ABOUT THIS TASK:
Answer from the thesis abstract below:
(a) Which code provides the detonation product input at initiation?
(b) What defines the fracture network?
(c) How is the fluid flow scheme validated?
[Opening DOCUMENT EXTRACT section]
Abstract DEM (Distinct Element Method) models have found numerous applications in a number of engineering disciplines, such as material handling and transport, chemical, industrial, civil, mining and mineral processing. The thesis describes developments using PFC3D (Particle Flow Code in 3D) for simulating rock fragmentation by commercial explosives. Emphasis is on the realistic simulation of explosive detonation in the blasthole as well as the flow of explosive gas from the blasthole, through the fracture network and venting to the atmosphere. Detonation can be initialized at any point along discretized blastholes and proceed up or down the hole according to the Velocity of Detonation of the explosive. Each of the explosive properties (pressure, density, extent of reaction, energy and their time derivatives) is computed according to the conservation equations and the explosive equation of state at any point along the hole. At initiation, the product calculation begins at the sonic locus with input of the detonation product provided by the non-ideal detonation code Vixen-n. The Taylor wave is then computed as a function of the blasthole expansion, which depends on the rock mass response to loading. The explosive gas is treated as a non-steady, compressible fluid and can flow through an arbitrary and evolving fracture network developed in the rock mass as a function of explosive loading. The fracture network (and flow paths) is defined by the coalescence of discrete macro-cracks. The gas has the effect of draining the blasthole and loading the fracture surface by its pressure and drag forces. Fracture intersection with free-surfaces is monitored and venting to the atmosphere is allowed. Validation of the fluid flow scheme is performed by comparing numeric results to analytic solutions for flow in shock tubes. The complete model is demonstrated by simulating stress only models, gas flow models and complete models of field-scale blasts.
[Closing DOCUMENT EXTRACT section]
[Opening SUPPLIED ENTRIES section]
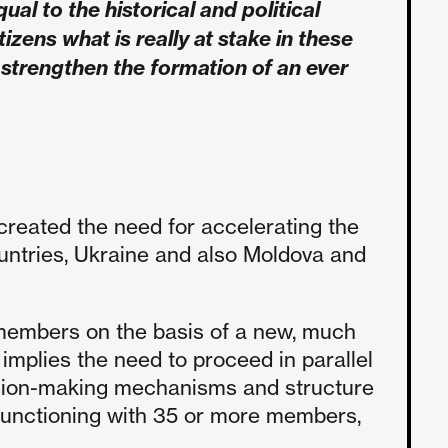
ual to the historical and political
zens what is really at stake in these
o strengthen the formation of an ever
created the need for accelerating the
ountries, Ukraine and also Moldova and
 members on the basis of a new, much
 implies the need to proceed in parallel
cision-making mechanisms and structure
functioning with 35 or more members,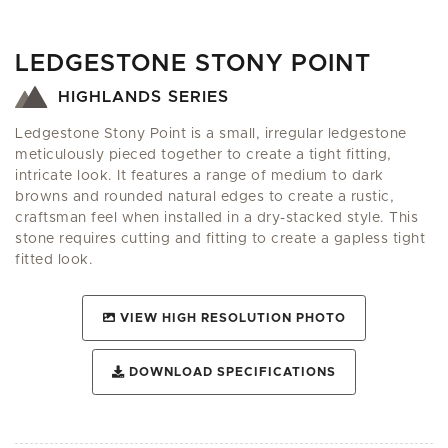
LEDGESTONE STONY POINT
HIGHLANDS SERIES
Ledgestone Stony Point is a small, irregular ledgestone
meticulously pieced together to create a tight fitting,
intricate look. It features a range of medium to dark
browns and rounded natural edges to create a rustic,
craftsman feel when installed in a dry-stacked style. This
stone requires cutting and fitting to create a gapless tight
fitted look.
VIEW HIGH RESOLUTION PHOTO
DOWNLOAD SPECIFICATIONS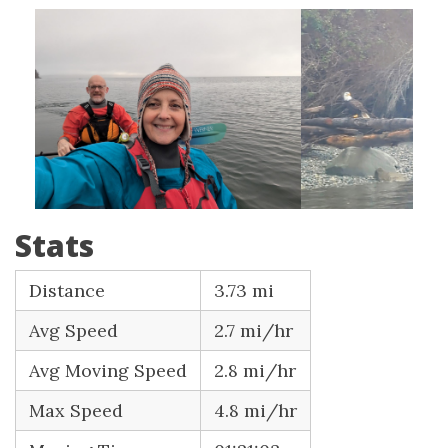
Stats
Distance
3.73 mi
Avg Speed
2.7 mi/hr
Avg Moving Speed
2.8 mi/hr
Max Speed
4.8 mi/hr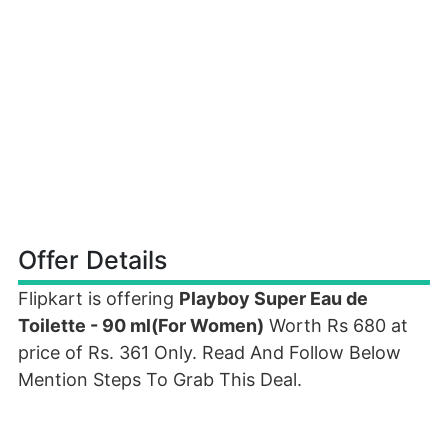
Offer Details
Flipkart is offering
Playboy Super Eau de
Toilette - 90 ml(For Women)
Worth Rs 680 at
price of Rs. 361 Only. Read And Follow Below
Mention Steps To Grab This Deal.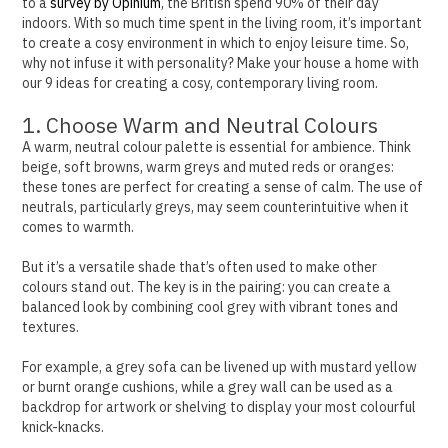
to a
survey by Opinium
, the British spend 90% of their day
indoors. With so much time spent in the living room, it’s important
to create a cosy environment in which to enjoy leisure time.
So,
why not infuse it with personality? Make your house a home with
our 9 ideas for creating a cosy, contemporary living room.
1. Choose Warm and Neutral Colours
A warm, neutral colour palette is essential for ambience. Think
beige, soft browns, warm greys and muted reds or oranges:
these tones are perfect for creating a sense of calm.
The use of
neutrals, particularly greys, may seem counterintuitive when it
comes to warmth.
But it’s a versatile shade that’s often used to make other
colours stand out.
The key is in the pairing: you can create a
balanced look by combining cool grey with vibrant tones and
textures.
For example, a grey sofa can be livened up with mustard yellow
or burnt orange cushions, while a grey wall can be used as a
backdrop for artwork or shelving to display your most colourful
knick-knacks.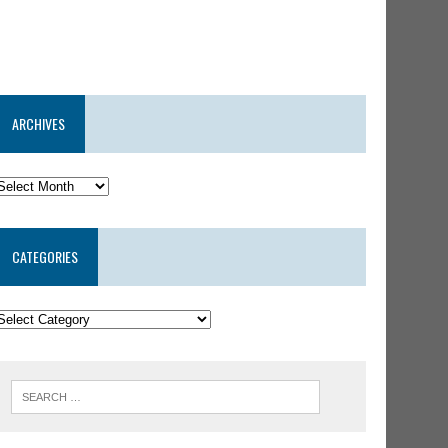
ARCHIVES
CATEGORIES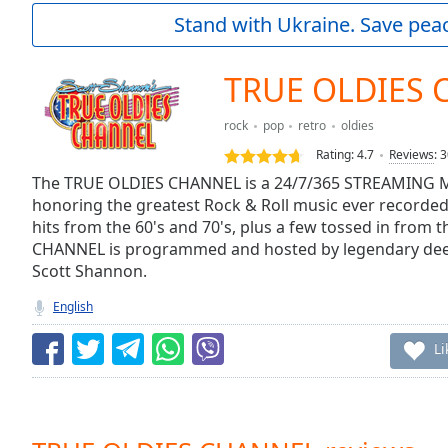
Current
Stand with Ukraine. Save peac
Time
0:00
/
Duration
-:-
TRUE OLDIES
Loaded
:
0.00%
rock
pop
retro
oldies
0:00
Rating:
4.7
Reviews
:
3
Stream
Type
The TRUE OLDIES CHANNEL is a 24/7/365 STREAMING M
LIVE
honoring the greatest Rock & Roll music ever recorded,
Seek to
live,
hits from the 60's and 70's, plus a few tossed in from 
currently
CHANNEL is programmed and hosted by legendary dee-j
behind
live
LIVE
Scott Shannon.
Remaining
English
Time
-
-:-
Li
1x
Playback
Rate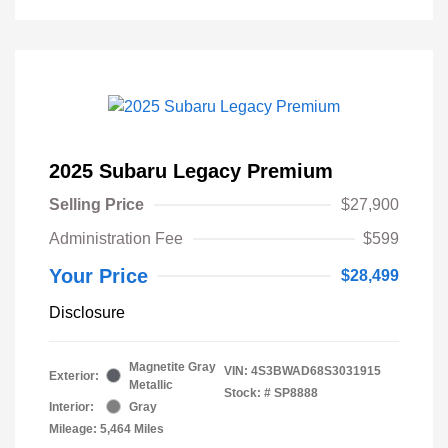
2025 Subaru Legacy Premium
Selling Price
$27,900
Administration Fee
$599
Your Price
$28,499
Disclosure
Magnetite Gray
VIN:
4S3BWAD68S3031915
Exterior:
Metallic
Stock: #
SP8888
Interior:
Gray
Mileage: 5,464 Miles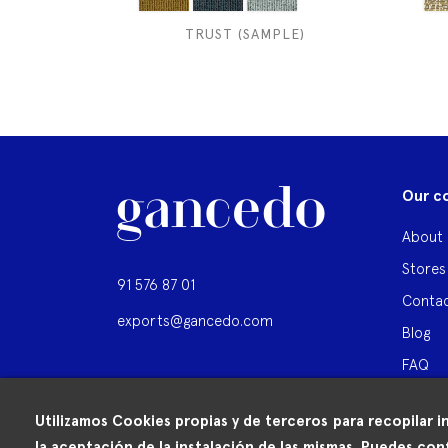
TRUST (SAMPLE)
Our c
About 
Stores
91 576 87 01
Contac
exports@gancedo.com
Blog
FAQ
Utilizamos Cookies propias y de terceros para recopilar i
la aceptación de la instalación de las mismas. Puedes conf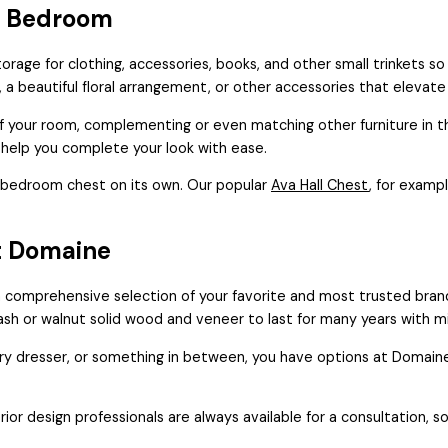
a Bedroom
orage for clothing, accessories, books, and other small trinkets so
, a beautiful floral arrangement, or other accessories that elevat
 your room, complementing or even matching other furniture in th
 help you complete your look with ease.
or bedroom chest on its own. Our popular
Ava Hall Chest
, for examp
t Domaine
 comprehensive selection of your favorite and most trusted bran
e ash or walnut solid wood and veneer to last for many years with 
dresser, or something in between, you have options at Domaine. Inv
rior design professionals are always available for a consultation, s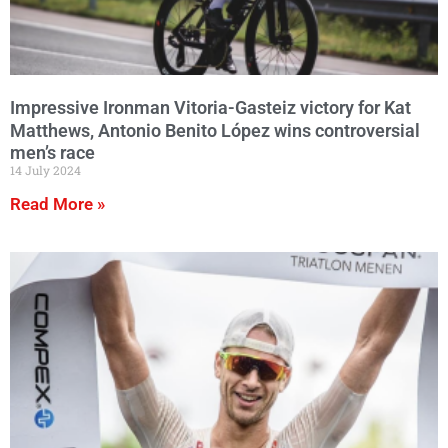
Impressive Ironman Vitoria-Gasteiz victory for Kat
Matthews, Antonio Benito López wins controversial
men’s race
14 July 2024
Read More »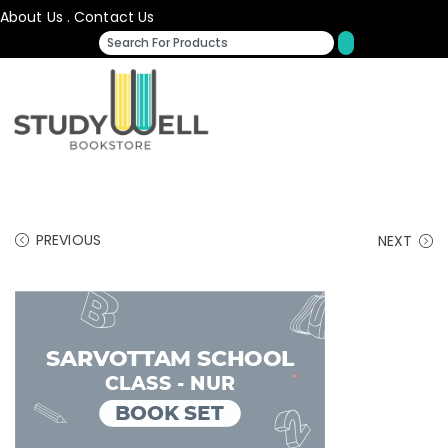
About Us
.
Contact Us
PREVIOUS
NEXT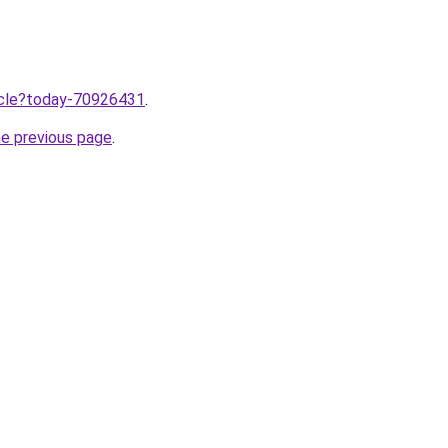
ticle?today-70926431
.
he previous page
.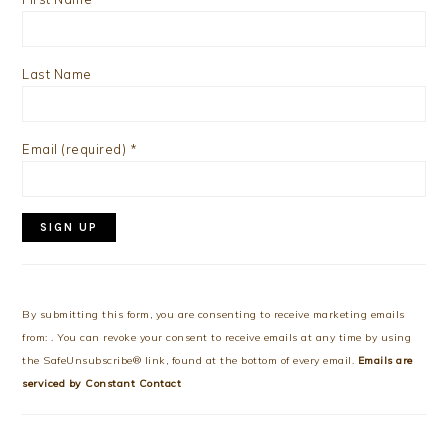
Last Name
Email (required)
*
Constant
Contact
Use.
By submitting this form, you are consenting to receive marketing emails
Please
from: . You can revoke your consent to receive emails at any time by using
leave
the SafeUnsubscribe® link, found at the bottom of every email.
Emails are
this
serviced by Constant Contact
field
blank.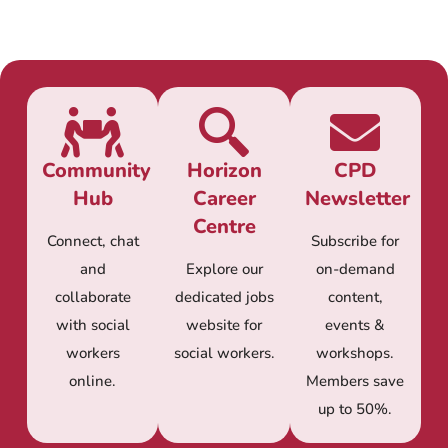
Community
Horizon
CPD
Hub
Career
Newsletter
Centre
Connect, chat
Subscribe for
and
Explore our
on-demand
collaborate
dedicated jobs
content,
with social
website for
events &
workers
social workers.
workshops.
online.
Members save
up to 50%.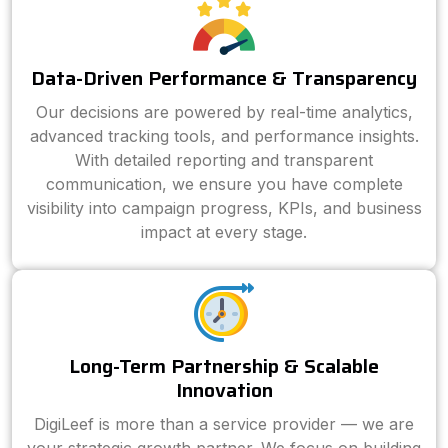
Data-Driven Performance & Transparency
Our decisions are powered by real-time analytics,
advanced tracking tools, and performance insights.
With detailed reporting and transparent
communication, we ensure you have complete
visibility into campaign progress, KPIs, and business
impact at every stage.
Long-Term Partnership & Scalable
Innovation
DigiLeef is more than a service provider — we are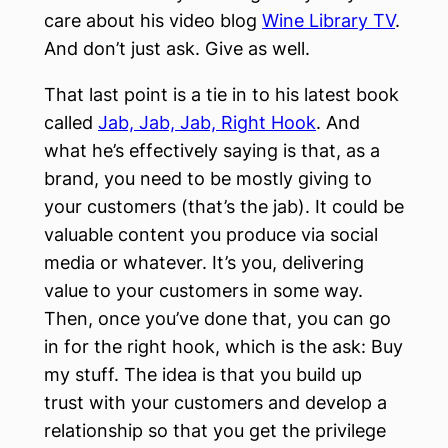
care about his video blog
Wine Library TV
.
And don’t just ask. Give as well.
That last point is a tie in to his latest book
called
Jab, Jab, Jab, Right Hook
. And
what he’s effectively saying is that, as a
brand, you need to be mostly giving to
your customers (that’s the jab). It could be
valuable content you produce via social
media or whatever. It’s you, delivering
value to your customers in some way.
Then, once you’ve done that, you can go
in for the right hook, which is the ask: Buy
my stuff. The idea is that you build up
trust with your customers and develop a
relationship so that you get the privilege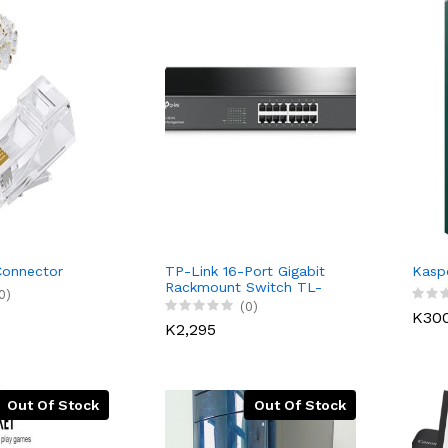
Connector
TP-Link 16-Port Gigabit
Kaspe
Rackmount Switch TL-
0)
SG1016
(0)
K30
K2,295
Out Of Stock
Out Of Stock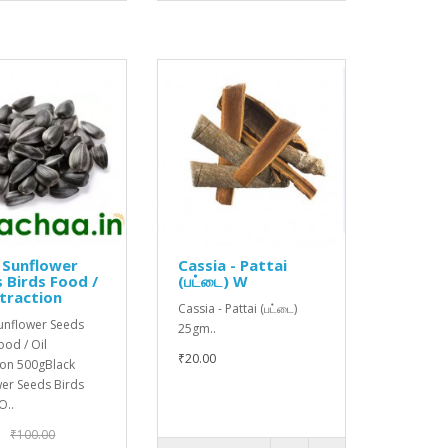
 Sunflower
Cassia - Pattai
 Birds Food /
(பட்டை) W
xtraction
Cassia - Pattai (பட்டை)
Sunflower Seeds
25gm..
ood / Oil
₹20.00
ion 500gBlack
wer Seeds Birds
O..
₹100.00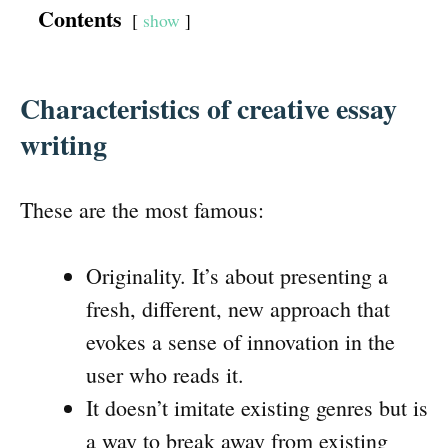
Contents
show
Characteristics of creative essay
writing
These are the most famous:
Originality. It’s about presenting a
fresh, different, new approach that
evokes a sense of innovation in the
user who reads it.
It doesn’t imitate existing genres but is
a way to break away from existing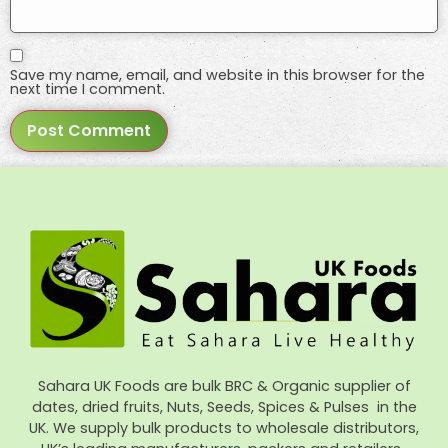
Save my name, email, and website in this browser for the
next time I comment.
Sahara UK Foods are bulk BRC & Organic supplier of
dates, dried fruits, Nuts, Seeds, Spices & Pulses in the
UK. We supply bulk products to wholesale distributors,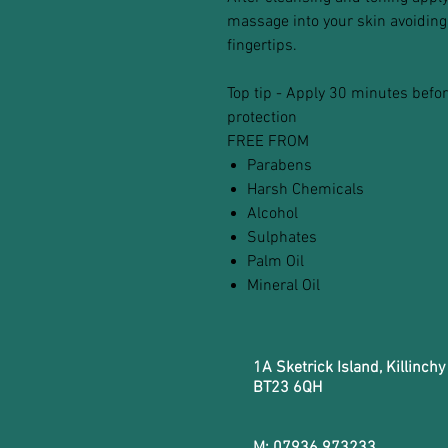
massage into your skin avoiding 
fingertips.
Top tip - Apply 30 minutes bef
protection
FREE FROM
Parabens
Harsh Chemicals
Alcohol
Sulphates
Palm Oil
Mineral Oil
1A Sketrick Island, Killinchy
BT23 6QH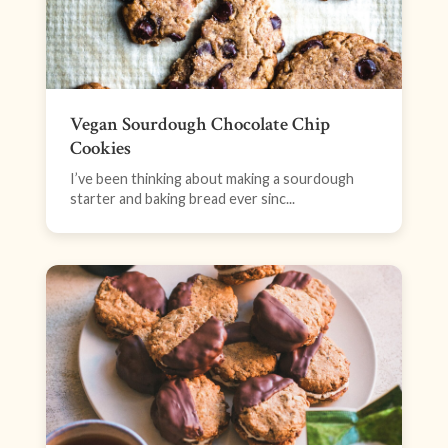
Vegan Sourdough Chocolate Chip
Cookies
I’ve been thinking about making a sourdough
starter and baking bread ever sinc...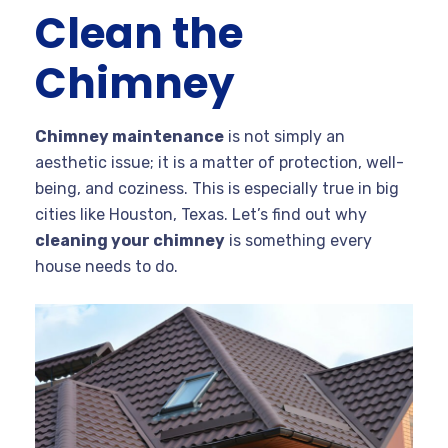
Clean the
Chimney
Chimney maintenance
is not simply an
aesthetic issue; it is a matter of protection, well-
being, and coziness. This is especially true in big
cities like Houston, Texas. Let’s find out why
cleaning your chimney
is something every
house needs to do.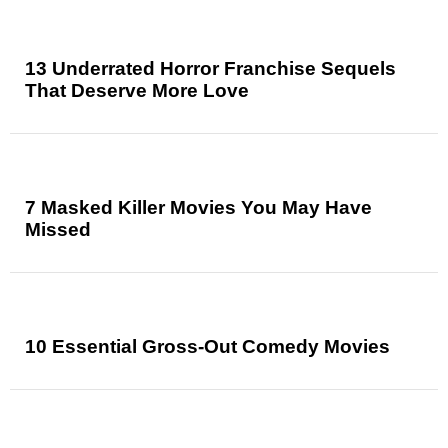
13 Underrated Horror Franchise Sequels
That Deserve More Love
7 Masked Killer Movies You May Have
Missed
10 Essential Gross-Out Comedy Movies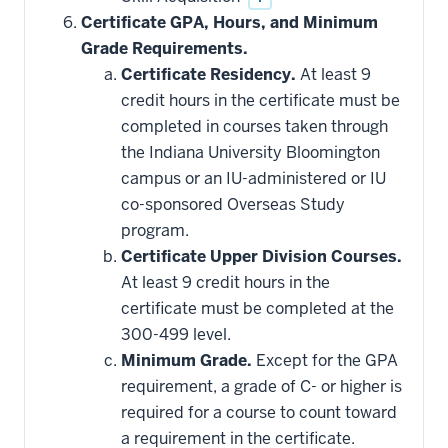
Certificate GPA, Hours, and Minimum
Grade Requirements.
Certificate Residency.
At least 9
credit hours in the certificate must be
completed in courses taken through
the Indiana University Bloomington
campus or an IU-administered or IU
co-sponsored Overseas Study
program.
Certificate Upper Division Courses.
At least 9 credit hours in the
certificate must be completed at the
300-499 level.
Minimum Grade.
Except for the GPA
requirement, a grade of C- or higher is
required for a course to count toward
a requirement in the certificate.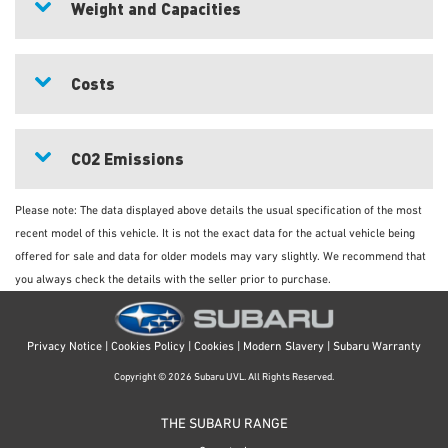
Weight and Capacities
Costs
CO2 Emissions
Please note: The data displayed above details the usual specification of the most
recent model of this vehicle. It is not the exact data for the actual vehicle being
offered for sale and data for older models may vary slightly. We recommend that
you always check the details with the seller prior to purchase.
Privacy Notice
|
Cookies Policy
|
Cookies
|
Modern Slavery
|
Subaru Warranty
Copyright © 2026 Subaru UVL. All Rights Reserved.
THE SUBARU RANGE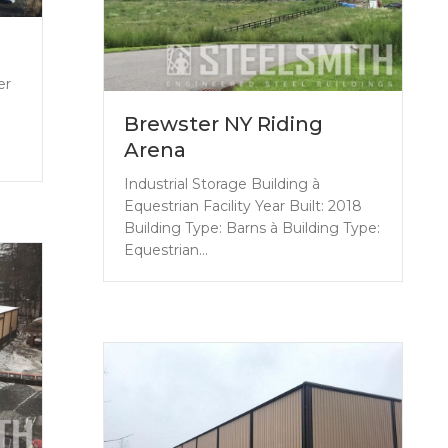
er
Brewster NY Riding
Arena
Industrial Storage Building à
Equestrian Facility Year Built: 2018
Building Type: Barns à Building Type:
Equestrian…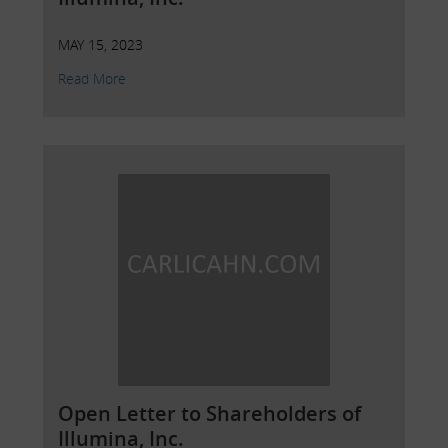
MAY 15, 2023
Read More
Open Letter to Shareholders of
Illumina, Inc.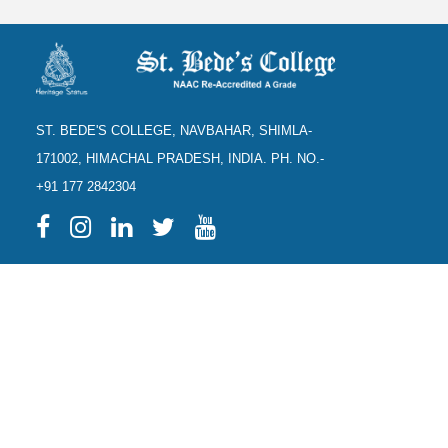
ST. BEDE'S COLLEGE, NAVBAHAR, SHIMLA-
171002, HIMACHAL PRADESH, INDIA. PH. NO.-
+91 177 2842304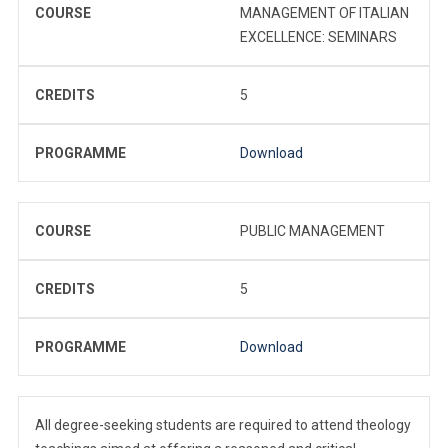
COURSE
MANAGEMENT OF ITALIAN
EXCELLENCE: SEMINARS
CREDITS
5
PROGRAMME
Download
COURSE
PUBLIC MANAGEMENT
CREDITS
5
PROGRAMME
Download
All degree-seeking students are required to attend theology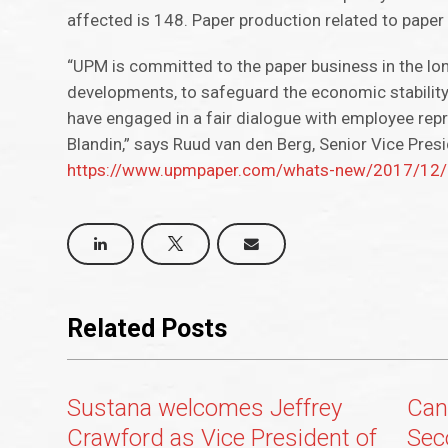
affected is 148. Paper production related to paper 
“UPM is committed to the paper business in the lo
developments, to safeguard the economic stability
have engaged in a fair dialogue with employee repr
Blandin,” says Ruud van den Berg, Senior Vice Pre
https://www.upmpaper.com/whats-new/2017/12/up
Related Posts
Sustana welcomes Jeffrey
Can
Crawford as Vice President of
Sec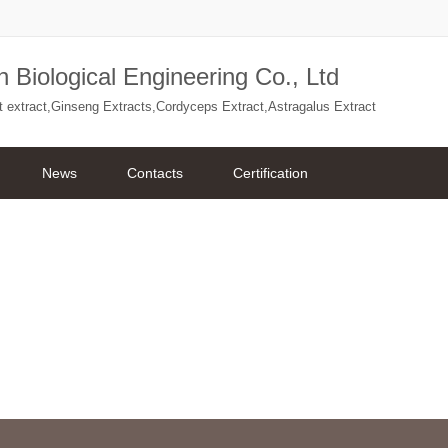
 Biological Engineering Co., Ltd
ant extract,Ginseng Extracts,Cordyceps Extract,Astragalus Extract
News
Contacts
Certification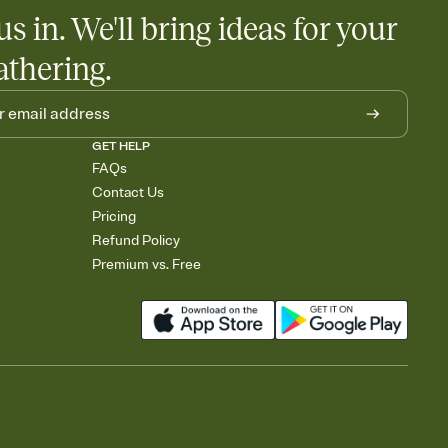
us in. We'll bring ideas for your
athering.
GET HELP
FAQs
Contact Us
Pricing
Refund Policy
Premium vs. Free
[Closing SUPPLIED ENTRIES section]
FINAL ANSWER:
(a) The non-ideal detonation code Vixen-n.
(b) The coalescence of discrete macro-cracks.
(c) By comparing numeric results to analytic solutions for flow in shock tubes.